## WORK TO DO
Output the material below unchanged, apart from leaving out the pictures.

======== RECORDS TO PROCESS ========

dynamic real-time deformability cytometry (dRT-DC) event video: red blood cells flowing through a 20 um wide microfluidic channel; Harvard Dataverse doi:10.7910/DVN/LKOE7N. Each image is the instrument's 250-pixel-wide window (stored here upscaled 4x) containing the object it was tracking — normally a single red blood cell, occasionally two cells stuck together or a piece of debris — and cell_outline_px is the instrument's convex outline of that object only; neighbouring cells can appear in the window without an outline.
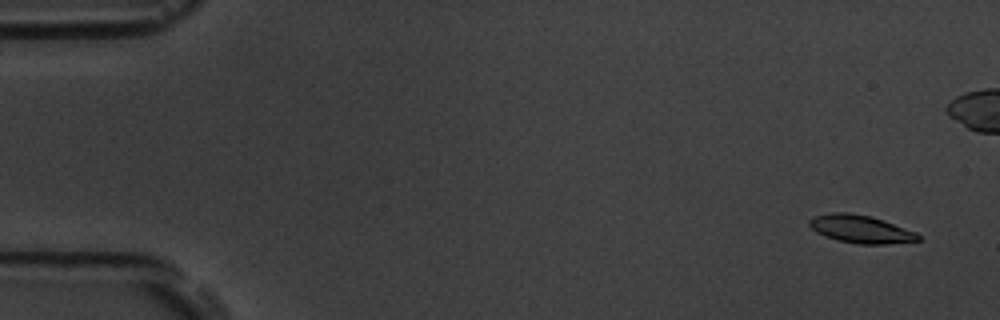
{"species": "common noctule bat (a hibernating species)", "species_latin": "Nyctalus noctula", "temperature_condition": "room temperature", "stored_images_in_passage": 56, "camera_frame_rate_fps": 3000, "um_per_image_px": 0.085, "animal": {"sex": "male", "body_mass_g": 19.5, "forearm_length_mm": 54.6}, "frame": {"image": 1, "passage_image": 3, "time_ms": 0.667, "image_size_px": [1000, 320], "cell_outline_px": [[920, 240], [888, 244], [860, 244], [840, 240], [824, 236], [816, 232], [808, 224], [808, 220], [816, 216], [832, 212], [848, 212], [872, 216], [916, 232], [920, 236]], "centroid_in_image_um": [73.16, 19.46], "position_along_channel_um": 11.8, "area_um2": 17.57}}
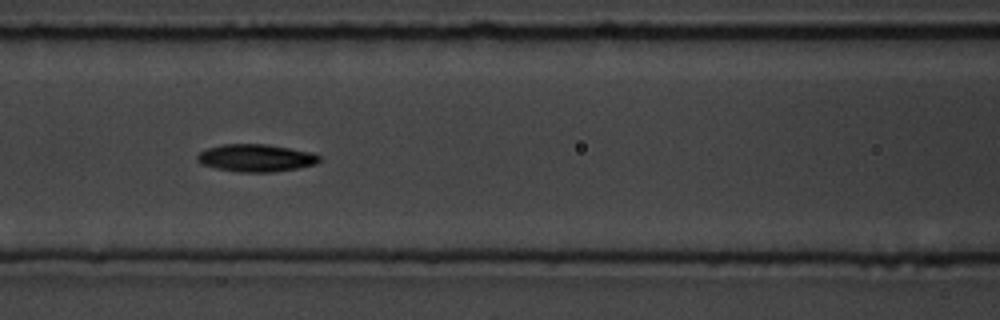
{"frame": {"image": 2, "passage_image": 24, "time_ms": 7.667, "image_size_px": [1000, 320], "cell_outline_px": [[320, 160], [316, 164], [296, 168], [272, 172], [240, 172], [216, 168], [200, 164], [196, 160], [196, 156], [200, 152], [208, 148], [224, 144], [268, 144], [312, 152], [320, 156]], "centroid_in_image_um": [21.74, 13.42], "position_along_channel_um": 144.9, "area_um2": 19.54}}
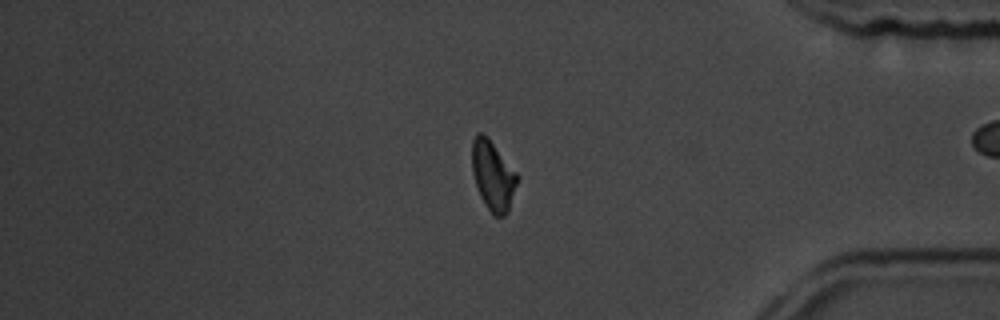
{"frame": {"image": 3, "passage_image": 46, "time_ms": 15.0, "image_size_px": [1000, 320], "cell_outline_px": [[516, 184], [508, 212], [504, 216], [492, 216], [480, 196], [472, 172], [472, 140], [476, 132], [484, 132], [488, 136], [516, 172]], "centroid_in_image_um": [41.86, 14.89], "position_along_channel_um": 393.3, "area_um2": 18.26}, "authors_computed_cell_mechanics": {"area_um2": 18.5249, "velocity_mm_per_s": 3.7464, "shape_relaxation_time_tau1_ms": 2.8807, "shape_relaxation_time_tau2_ms": null, "deformation_change_tau1": 0.1326, "deformation_change_tau2": null}}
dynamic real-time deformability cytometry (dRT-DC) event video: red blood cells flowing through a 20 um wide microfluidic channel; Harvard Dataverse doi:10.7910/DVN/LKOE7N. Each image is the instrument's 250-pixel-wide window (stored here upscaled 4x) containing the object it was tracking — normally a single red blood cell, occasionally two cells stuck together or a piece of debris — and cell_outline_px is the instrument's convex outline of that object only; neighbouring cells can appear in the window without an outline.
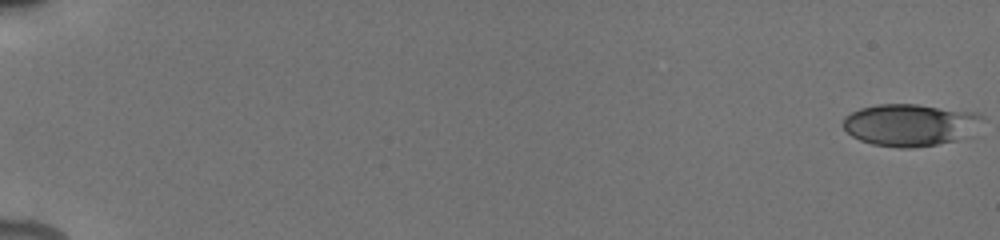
{"species": "human", "species_latin": "Homo sapiens", "temperature_condition": "cold", "stored_images_in_passage": 15, "camera_frame_rate_fps": 3000, "um_per_image_px": 0.085, "donor": {"sex": "male"}, "frame": {"image": 1, "passage_image": 1, "time_ms": 0.0, "image_size_px": [1000, 240], "cell_outline_px": [[984, 116], [956, 140], [936, 144], [912, 148], [900, 148], [872, 144], [860, 140], [852, 136], [844, 128], [844, 116], [860, 108], [876, 104], [916, 104], [980, 112]], "centroid_in_image_um": [77.26, 10.59], "position_along_channel_um": 7.7, "area_um2": 33.52}}
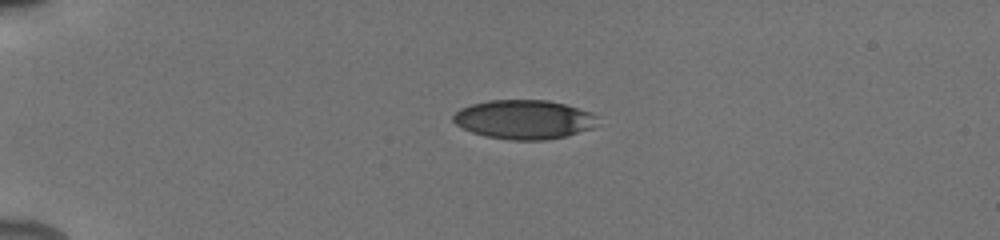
{"frame": {"image": 2, "passage_image": 12, "time_ms": 4.667, "image_size_px": [1000, 240], "cell_outline_px": [[596, 116], [592, 128], [568, 136], [544, 140], [512, 140], [484, 136], [472, 132], [456, 124], [452, 120], [452, 116], [460, 108], [472, 104], [488, 100], [548, 100], [564, 104], [592, 112]], "centroid_in_image_um": [44.51, 10.16], "position_along_channel_um": 40.5, "area_um2": 32.83}}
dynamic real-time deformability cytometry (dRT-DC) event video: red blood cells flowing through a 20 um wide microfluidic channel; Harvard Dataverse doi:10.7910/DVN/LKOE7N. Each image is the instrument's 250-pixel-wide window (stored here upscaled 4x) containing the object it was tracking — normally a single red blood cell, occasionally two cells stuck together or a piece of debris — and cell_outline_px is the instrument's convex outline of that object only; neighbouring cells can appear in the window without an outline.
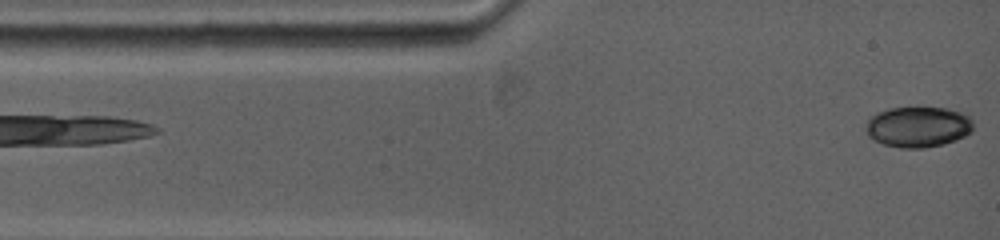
{"species": "common noctule bat (a hibernating species)", "species_latin": "Nyctalus noctula", "temperature_condition": "warm", "stored_images_in_passage": 31, "camera_frame_rate_fps": 5000, "um_per_image_px": 0.085, "animal": {"sex": "female", "body_mass_g": 19.0, "forearm_length_mm": 53.3}, "frame": {"image": 1, "passage_image": 1, "time_ms": 0.0, "image_size_px": [1000, 240], "cell_outline_px": [[972, 132], [956, 140], [944, 144], [924, 148], [900, 148], [884, 144], [872, 140], [868, 136], [864, 128], [868, 120], [876, 112], [888, 108], [948, 108], [960, 112], [968, 116], [972, 120]], "centroid_in_image_um": [78.01, 10.79], "position_along_channel_um": 7.0, "area_um2": 25.61}}
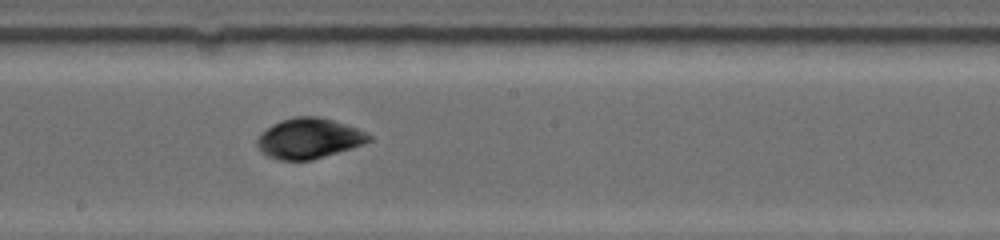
{"frame": {"image": 2, "passage_image": 17, "time_ms": 6.8, "image_size_px": [1000, 240], "cell_outline_px": [[372, 140], [364, 144], [352, 148], [312, 160], [280, 160], [268, 156], [260, 152], [256, 144], [256, 140], [260, 132], [272, 124], [280, 120], [296, 116], [316, 116], [332, 120], [368, 132], [372, 136]], "centroid_in_image_um": [26.24, 11.76], "position_along_channel_um": 222.0, "area_um2": 26.47}}
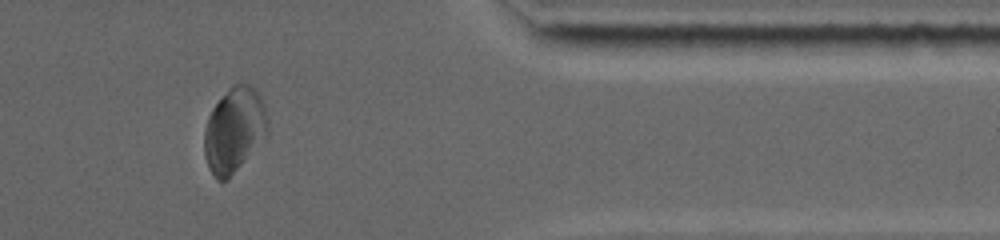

========

## COMPLETED EXERCISE
dynamic real-time deformability cytometry (dRT-DC) event video: red blood cells flowing through a 20 um wide microfluidic channel; Harvard Dataverse doi:10.7910/DVN/LKOE7N. Each image is the instrument's 250-pixel-wide window (stored here upscaled 4x) containing the object it was tracking — normally a single red blood cell, occasionally two cells stuck together or a piece of debris — and cell_outline_px is the instrument's convex outline of that object only; neighbouring cells can appear in the window without an outline.
{"species": "common noctule bat (a hibernating species)", "species_latin": "Nyctalus noctula", "temperature_condition": "room temperature", "stored_images_in_passage": 56, "camera_frame_rate_fps": 3000, "um_per_image_px": 0.085, "animal": {"sex": "male", "body_mass_g": 19.5, "forearm_length_mm": 54.6}, "frame": {"image": 1, "passage_image": 3, "time_ms": 0.667, "image_size_px": [1000, 320], "cell_outline_px": [[920, 240], [888, 244], [860, 244], [840, 240], [824, 236], [816, 232], [808, 224], [808, 220], [816, 216], [832, 212], [848, 212], [872, 216], [916, 232], [920, 236]], "centroid_in_image_um": [73.16, 19.46], "position_along_channel_um": 11.8, "area_um2": 17.57}}
{"frame": {"image": 2, "passage_image": 24, "time_ms": 7.667, "image_size_px": [1000, 320], "cell_outline_px": [[320, 160], [316, 164], [296, 168], [272, 172], [240, 172], [216, 168], [200, 164], [196, 160], [196, 156], [200, 152], [208, 148], [224, 144], [268, 144], [312, 152], [320, 156]], "centroid_in_image_um": [21.74, 13.42], "position_along_channel_um": 144.9, "area_um2": 19.54}}
{"frame": {"image": 3, "passage_image": 46, "time_ms": 15.0, "image_size_px": [1000, 320], "cell_outline_px": [[516, 184], [508, 212], [504, 216], [492, 216], [480, 196], [472, 172], [472, 140], [476, 132], [484, 132], [488, 136], [516, 172]], "centroid_in_image_um": [41.86, 14.89], "position_along_channel_um": 393.3, "area_um2": 18.26}, "authors_computed_cell_mechanics": {"area_um2": 18.5249, "velocity_mm_per_s": 3.7464, "shape_relaxation_time_tau1_ms": 2.8807, "shape_relaxation_time_tau2_ms": null, "deformation_change_tau1": 0.1326, "deformation_change_tau2": null}}
dynamic real-time deformability cytometry (dRT-DC) event video: red blood cells flowing through a 20 um wide microfluidic channel; Harvard Dataverse doi:10.7910/DVN/LKOE7N. Each image is the instrument's 250-pixel-wide window (stored here upscaled 4x) containing the object it was tracking — normally a single red blood cell, occasionally two cells stuck together or a piece of debris — and cell_outline_px is the instrument's convex outline of that object only; neighbouring cells can appear in the window without an outline.
{"species": "human", "species_latin": "Homo sapiens", "temperature_condition": "cold", "stored_images_in_passage": 15, "camera_frame_rate_fps": 3000, "um_per_image_px": 0.085, "donor": {"sex": "male"}, "frame": {"image": 1, "passage_image": 1, "time_ms": 0.0, "image_size_px": [1000, 240], "cell_outline_px": [[984, 116], [956, 140], [936, 144], [912, 148], [900, 148], [872, 144], [860, 140], [852, 136], [844, 128], [844, 116], [860, 108], [876, 104], [916, 104], [980, 112]], "centroid_in_image_um": [77.26, 10.59], "position_along_channel_um": 7.7, "area_um2": 33.52}}
{"frame": {"image": 2, "passage_image": 12, "time_ms": 4.667, "image_size_px": [1000, 240], "cell_outline_px": [[596, 116], [592, 128], [568, 136], [544, 140], [512, 140], [484, 136], [472, 132], [456, 124], [452, 120], [452, 116], [460, 108], [472, 104], [488, 100], [548, 100], [564, 104], [592, 112]], "centroid_in_image_um": [44.51, 10.16], "position_along_channel_um": 40.5, "area_um2": 32.83}}
dynamic real-time deformability cytometry (dRT-DC) event video: red blood cells flowing through a 20 um wide microfluidic channel; Harvard Dataverse doi:10.7910/DVN/LKOE7N. Each image is the instrument's 250-pixel-wide window (stored here upscaled 4x) containing the object it was tracking — normally a single red blood cell, occasionally two cells stuck together or a piece of debris — and cell_outline_px is the instrument's convex outline of that object only; neighbouring cells can appear in the window without an outline.
{"species": "common noctule bat (a hibernating species)", "species_latin": "Nyctalus noctula", "temperature_condition": "warm", "stored_images_in_passage": 31, "camera_frame_rate_fps": 5000, "um_per_image_px": 0.085, "animal": {"sex": "female", "body_mass_g": 19.0, "forearm_length_mm": 53.3}, "frame": {"image": 1, "passage_image": 1, "time_ms": 0.0, "image_size_px": [1000, 240], "cell_outline_px": [[972, 132], [956, 140], [944, 144], [924, 148], [900, 148], [884, 144], [872, 140], [868, 136], [864, 128], [868, 120], [876, 112], [888, 108], [948, 108], [960, 112], [968, 116], [972, 120]], "centroid_in_image_um": [78.01, 10.79], "position_along_channel_um": 7.0, "area_um2": 25.61}}
{"frame": {"image": 2, "passage_image": 17, "time_ms": 6.8, "image_size_px": [1000, 240], "cell_outline_px": [[372, 140], [364, 144], [352, 148], [312, 160], [280, 160], [268, 156], [260, 152], [256, 144], [256, 140], [260, 132], [272, 124], [280, 120], [296, 116], [316, 116], [332, 120], [368, 132], [372, 136]], "centroid_in_image_um": [26.24, 11.76], "position_along_channel_um": 222.0, "area_um2": 26.47}}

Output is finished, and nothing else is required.